Local LLM for VS code copilot: Difference between revisions

Latest revision as of 19:55, 9 December 2025

In Config VS Code (Insiders) we see how we can add a custom LLM via the "OpenAI compatible API".

Add in a custom model to copilot in vs code insiders is easy. Let it do agent stuff is really hard.
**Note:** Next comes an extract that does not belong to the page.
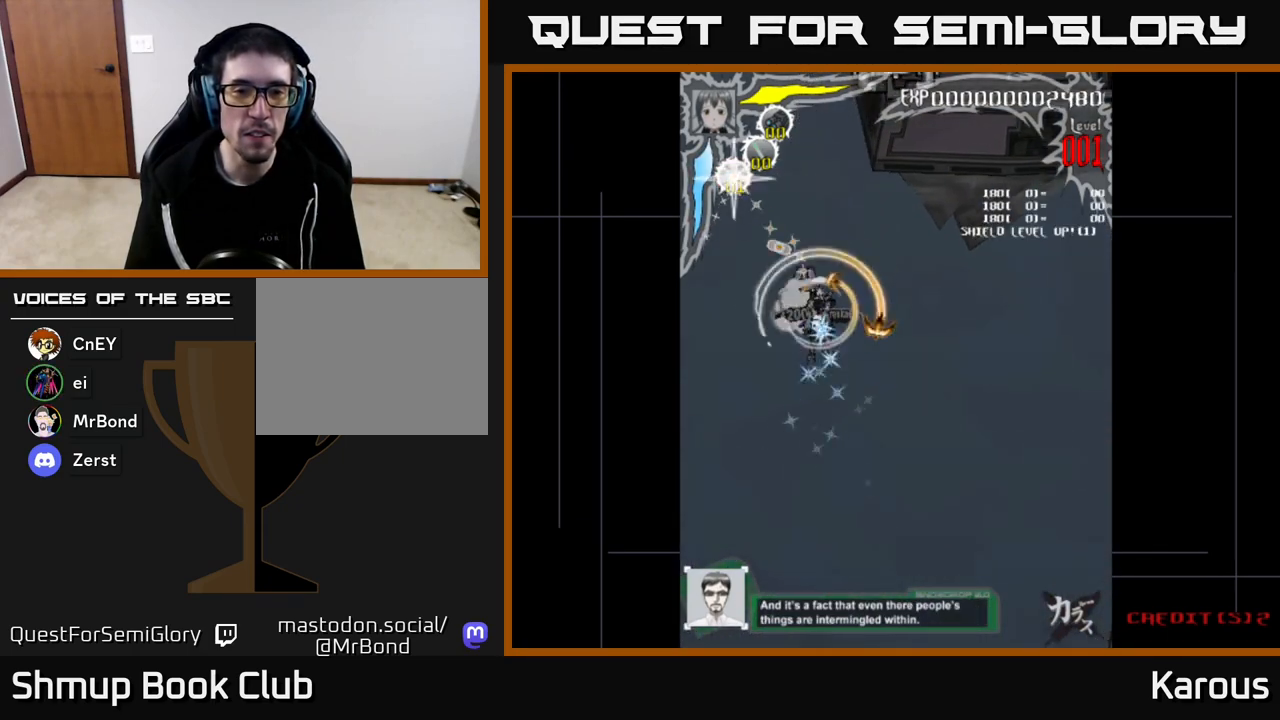
{"buttons": ["DPAD_UP", "DPAD_RIGHT"], "left_stick": "center", "right_stick": "center", "events": [[17, "DPAD_DOWN", "up"], [217, "DPAD_RIGHT", "down"], [250, "DPAD_UP", "down"]]}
Here an example: Qwen3 Coder

Also change the directories if you need to.

VS Code JSON

"github.copilot.chat.customOAIModels": {
    "Qwen/Qwen3-Coder-30B-A3B-Instruct-FP8": {
      "name": "Qwen/Qwen3-Coder-30B-A3B-Instruct-FP8",
      "url": "http://gate0.neuro.uni-bremen.de:8000/v1",
      "toolCalling": true,
      "vision": false,
      "thinking": true,
      "maxInputTokens": 256000,
      "maxOutputTokens": 8192,      
      "requiresAPIKey": false
    }

Ollama is not a good choice for an agent model. This has something to do with the format the agent commands are delivered by the model.

There are at least three modes: XML, JSON, and something strange.

Qwen3 Coder falls in the category "strange".

You really really want to make a new custom agent setting in VS Code Insider Copilot. You can get inspired by other model setting:

https://github.com/x1xhlol/system-prompts-and-models-of-ai-tools/blob/main/VSCode%20Agent/gpt-5-mini.txt

vllm-qwen-coder.service

[Unit]
Description=vLLM Qwen3 Coder Service
After=network.target

[Service]
Type=simple
User=ollama
Group=ollama
WorkingDirectory=/ollama_coder/vllm-project
Environment="VLLM_LOGGING_LEVEL=INFO"
Environment="CUDA_VISIBLE_DEVICES=0"
Environment="HF_HOME=/ollama_coder/huggingface_cache"
ExecStart=/ollama_coder/vllm-project/.venv/bin/vllm serve Qwen/Qwen3-Coder-30B-A3B-Instruct-FP8 \
    --port 8000 \
    --host 0.0.0.0 \
    --dtype auto \
    --max-model-len 262144 \
    --gpu-memory-utilization 0.85 \
    --enable-auto-tool-choice \
    --tool-call-parser qwen3_coder
Restart=on-failure
RestartSec=10
StandardOutput=journal
StandardError=journal

[Install]
WantedBy=multi-user.target

Environment="HF_HOME=/ollama_coder/huggingface_cache" tell the tool where to store the model data (HF -> huggingface). To be installed and activated via

cp -f vllm-qwen-coder.service /etc/systemd/system/vllm-qwen-coder.service
systemctl daemon-reload
systemctl enable vllm-qwen-coder
systemctl start vllm-qwen-coder

systemctl status vllm-qwen-coder

This looks harmless but (https://docs.vllm.ai/en/latest/features/tool_calling/#none-function-calling)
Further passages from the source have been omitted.